*Work item:* Could you reproduce every one of the records below line for line, keeping each character, line break, and language unchanged?

*Recorded data:*
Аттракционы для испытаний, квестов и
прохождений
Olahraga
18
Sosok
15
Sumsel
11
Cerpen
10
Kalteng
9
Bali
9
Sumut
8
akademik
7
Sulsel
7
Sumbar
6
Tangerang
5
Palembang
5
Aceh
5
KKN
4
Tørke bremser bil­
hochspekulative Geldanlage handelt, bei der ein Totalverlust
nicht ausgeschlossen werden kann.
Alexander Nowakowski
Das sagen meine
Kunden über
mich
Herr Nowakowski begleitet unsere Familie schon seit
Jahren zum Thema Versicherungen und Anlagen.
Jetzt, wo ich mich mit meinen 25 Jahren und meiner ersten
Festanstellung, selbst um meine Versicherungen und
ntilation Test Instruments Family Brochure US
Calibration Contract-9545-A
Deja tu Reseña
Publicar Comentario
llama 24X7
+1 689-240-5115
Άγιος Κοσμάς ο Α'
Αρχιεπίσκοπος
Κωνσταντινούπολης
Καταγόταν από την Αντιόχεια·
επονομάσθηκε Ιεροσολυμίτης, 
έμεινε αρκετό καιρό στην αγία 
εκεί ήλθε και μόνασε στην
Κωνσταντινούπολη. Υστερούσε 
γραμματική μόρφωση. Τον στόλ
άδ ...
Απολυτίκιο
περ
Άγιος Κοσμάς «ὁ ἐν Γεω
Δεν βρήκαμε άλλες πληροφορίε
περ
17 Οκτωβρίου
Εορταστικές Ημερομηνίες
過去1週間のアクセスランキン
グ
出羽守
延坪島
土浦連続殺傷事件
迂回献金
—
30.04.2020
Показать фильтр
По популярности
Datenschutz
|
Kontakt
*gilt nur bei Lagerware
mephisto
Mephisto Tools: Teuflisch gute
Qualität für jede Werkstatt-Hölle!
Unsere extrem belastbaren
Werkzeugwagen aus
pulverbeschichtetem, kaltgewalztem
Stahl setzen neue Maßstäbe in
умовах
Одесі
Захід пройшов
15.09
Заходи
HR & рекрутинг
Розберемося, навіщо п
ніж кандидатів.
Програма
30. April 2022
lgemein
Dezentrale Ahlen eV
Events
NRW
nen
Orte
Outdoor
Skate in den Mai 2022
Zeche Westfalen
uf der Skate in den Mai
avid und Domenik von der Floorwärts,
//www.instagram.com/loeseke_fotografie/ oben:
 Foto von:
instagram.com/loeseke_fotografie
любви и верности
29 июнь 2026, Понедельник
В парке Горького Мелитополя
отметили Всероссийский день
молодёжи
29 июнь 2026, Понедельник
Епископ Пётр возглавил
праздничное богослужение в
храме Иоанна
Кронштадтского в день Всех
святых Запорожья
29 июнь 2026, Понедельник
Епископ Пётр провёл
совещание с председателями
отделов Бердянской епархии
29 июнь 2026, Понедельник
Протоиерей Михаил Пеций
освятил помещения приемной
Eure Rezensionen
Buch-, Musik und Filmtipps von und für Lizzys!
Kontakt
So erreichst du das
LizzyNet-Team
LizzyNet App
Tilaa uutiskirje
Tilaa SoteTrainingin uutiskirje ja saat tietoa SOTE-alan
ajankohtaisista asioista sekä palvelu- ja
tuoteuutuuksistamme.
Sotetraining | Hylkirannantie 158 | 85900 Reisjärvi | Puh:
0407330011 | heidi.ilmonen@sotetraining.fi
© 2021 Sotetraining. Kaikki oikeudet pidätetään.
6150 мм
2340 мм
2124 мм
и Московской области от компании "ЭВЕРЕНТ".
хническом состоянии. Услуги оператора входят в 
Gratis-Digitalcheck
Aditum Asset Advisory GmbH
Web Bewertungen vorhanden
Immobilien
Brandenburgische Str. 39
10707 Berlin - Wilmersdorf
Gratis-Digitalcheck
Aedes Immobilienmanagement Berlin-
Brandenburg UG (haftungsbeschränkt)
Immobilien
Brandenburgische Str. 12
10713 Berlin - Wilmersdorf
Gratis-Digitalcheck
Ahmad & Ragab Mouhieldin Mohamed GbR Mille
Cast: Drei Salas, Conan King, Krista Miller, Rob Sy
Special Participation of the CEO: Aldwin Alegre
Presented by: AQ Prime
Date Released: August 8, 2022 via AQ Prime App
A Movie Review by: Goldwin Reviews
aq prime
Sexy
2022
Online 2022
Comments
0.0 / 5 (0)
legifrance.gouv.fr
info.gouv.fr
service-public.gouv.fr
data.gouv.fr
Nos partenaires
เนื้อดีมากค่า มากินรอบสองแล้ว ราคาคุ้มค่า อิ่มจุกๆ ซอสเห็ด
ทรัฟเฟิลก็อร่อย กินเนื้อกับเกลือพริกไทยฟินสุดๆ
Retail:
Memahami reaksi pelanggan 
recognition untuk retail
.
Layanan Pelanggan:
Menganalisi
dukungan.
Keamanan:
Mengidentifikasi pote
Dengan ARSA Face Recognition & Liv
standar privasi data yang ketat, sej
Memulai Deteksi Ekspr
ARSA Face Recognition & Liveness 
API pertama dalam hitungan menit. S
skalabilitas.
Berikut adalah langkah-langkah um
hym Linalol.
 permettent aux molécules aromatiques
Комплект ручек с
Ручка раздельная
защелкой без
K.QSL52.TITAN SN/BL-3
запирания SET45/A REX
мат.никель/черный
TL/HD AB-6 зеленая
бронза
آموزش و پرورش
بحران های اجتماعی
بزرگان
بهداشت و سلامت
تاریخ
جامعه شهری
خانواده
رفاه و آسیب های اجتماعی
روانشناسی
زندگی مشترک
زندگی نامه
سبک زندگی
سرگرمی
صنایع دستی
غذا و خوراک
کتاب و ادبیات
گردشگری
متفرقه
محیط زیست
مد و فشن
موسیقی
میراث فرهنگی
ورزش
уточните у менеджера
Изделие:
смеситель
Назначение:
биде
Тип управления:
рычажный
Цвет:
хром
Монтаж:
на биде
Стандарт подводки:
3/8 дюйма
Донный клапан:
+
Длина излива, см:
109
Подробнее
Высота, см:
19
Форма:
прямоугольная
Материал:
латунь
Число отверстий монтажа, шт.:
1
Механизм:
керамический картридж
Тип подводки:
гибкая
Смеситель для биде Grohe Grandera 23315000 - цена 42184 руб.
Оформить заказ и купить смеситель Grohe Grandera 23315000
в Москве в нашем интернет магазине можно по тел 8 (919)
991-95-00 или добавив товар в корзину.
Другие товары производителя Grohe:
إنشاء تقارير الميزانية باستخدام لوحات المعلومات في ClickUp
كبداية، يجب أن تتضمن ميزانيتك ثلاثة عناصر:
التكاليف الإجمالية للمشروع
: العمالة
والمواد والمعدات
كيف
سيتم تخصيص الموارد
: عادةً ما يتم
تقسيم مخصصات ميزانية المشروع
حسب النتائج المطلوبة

*Exercise solution:*
Аттракционы для испытаний, квестов и
прохождений
Olahraga
18
Sosok
15
Sumsel
11
Cerpen
10
Kalteng
9
Bali
9
Sumut
8
akademik
7
Sulsel
7
Sumbar
6
Tangerang
5
Palembang
5
Aceh
5
KKN
4
Tørke bremser bil­
hochspekulative Geldanlage handelt, bei der ein Totalverlust
nicht ausgeschlossen werden kann.
Alexander Nowakowski
Das sagen meine
Kunden über
mich
Herr Nowakowski begleitet unsere Familie schon seit
Jahren zum Thema Versicherungen und Anlagen.
Jetzt, wo ich mich mit meinen 25 Jahren und meiner ersten
Festanstellung, selbst um meine Versicherungen und
ntilation Test Instruments Family Brochure US
Calibration Contract-9545-A
Deja tu Reseña
Publicar Comentario
llama 24X7
+1 689-240-5115
Άγιος Κοσμάς ο Α'
Αρχιεπίσκοπος
Κωνσταντινούπολης
Καταγόταν από την Αντιόχεια·
επονομάσθηκε Ιεροσολυμίτης, 
έμεινε αρκετό καιρό στην αγία 
εκεί ήλθε και μόνασε στην
Κωνσταντινούπολη. Υστερούσε 
γραμματική μόρφωση. Τον στόλ
άδ ...
Απολυτίκιο
περ
Άγιος Κοσμάς «ὁ ἐν Γεω
Δεν βρήκαμε άλλες πληροφορίε
περ
17 Οκτωβρίου
Εορταστικές Ημερομηνίες
過去1週間のアクセスランキン
グ
出羽守
延坪島
土浦連続殺傷事件
迂回献金
—
30.04.2020
Показать фильтр
По популярности
Datenschutz
|
Kontakt
*gilt nur bei Lagerware
mephisto
Mephisto Tools: Teuflisch gute
Qualität für jede Werkstatt-Hölle!
Unsere extrem belastbaren
Werkzeugwagen aus
pulverbeschichtetem, kaltgewalztem
Stahl setzen neue Maßstäbe in
умовах
Одесі
Захід пройшов
15.09
Заходи
HR & рекрутинг
Розберемося, навіщо п
ніж кандидатів.
Програма
30. April 2022
lgemein
Dezentrale Ahlen eV
Events
NRW
nen
Orte
Outdoor
Skate in den Mai 2022
Zeche Westfalen
uf der Skate in den Mai
avid und Domenik von der Floorwärts,
//www.instagram.com/loeseke_fotografie/ oben:
 Foto von:
instagram.com/loeseke_fotografie
любви и верности
29 июнь 2026, Понедельник
В парке Горького Мелитополя
отметили Всероссийский день
молодёжи
29 июнь 2026, Понедельник
Епископ Пётр возглавил
праздничное богослужение в
храме Иоанна
Кронштадтского в день Всех
святых Запорожья
29 июнь 2026, Понедельник
Епископ Пётр провёл
совещание с председателями
отделов Бердянской епархии
29 июнь 2026, Понедельник
Протоиерей Михаил Пеций
освятил помещения приемной
Eure Rezensionen
Buch-, Musik und Filmtipps von und für Lizzys!
Kontakt
So erreichst du das
LizzyNet-Team
LizzyNet App
Tilaa uutiskirje
Tilaa SoteTrainingin uutiskirje ja saat tietoa SOTE-alan
ajankohtaisista asioista sekä palvelu- ja
tuoteuutuuksistamme.
Sotetraining | Hylkirannantie 158 | 85900 Reisjärvi | Puh:
0407330011 | heidi.ilmonen@sotetraining.fi
© 2021 Sotetraining. Kaikki oikeudet pidätetään.
6150 мм
2340 мм
2124 мм
и Московской области от компании "ЭВЕРЕНТ".
хническом состоянии. Услуги оператора входят в 
Gratis-Digitalcheck
Aditum Asset Advisory GmbH
Web Bewertungen vorhanden
Immobilien
Brandenburgische Str. 39
10707 Berlin - Wilmersdorf
Gratis-Digitalcheck
Aedes Immobilienmanagement Berlin-
Brandenburg UG (haftungsbeschränkt)
Immobilien
Brandenburgische Str. 12
10713 Berlin - Wilmersdorf
Gratis-Digitalcheck
Ahmad & Ragab Mouhieldin Mohamed GbR Mille
Cast: Drei Salas, Conan King, Krista Miller, Rob Sy
Special Participation of the CEO: Aldwin Alegre
Presented by: AQ Prime
Date Released: August 8, 2022 via AQ Prime App
A Movie Review by: Goldwin Reviews
aq prime
Sexy
2022
Online 2022
Comments
0.0 / 5 (0)
legifrance.gouv.fr
info.gouv.fr
service-public.gouv.fr
data.gouv.fr
Nos partenaires
เนื้อดีมากค่า มากินรอบสองแล้ว ราคาคุ้มค่า อิ่มจุกๆ ซอสเห็ด
ทรัฟเฟิลก็อร่อย กินเนื้อกับเกลือพริกไทยฟินสุดๆ
Retail:
Memahami reaksi pelanggan 
recognition untuk retail
.
Layanan Pelanggan:
Menganalisi
dukungan.
Keamanan:
Mengidentifikasi pote
Dengan ARSA Face Recognition & Liv
standar privasi data yang ketat, sej
Memulai Deteksi Ekspr
ARSA Face Recognition & Liveness 
API pertama dalam hitungan menit. S
skalabilitas.
Berikut adalah langkah-langkah um
hym Linalol.
 permettent aux molécules aromatiques
Комплект ручек с
Ручка раздельная
защелкой без
K.QSL52.TITAN SN/BL-3
запирания SET45/A REX
мат.никель/черный
TL/HD AB-6 зеленая
бронза
آموزش و پرورش
بحران های اجتماعی
بزرگان
بهداشت و سلامت
تاریخ
جامعه شهری
خانواده
رفاه و آسیب های اجتماعی
روانشناسی
زندگی مشترک
زندگی نامه
سبک زندگی
سرگرمی
صنایع دستی
غذا و خوراک
کتاب و ادبیات
گردشگری
متفرقه
محیط زیست
مد و فشن
موسیقی
میراث فرهنگی
ورزش
уточните у менеджера
Изделие:
смеситель
Назначение:
биде
Тип управления:
рычажный
Цвет:
хром
Монтаж:
на биде
Стандарт подводки:
3/8 дюйма
Донный клапан:
+
Длина излива, см:
109
Подробнее
Высота, см:
19
Форма:
прямоугольная
Материал:
латунь
Число отверстий монтажа, шт.:
1
Механизм:
керамический картридж
Тип подводки:
гибкая
Смеситель для биде Grohe Grandera 23315000 - цена 42184 руб.
Оформить заказ и купить смеситель Grohe Grandera 23315000
в Москве в нашем интернет магазине можно по тел 8 (919)
991-95-00 или добавив товар в корзину.
Другие товары производителя Grohe:
إنشاء تقارير الميزانية باستخدام لوحات المعلومات في ClickUp
كبداية، يجب أن تتضمن ميزانيتك ثلاثة عناصر:
التكاليف الإجمالية للمشروع
: العمالة
والمواد والمعدات
كيف
سيتم تخصيص الموارد
: عادةً ما يتم
تقسيم مخصصات ميزانية المشروع
حسب النتائج المطلوبة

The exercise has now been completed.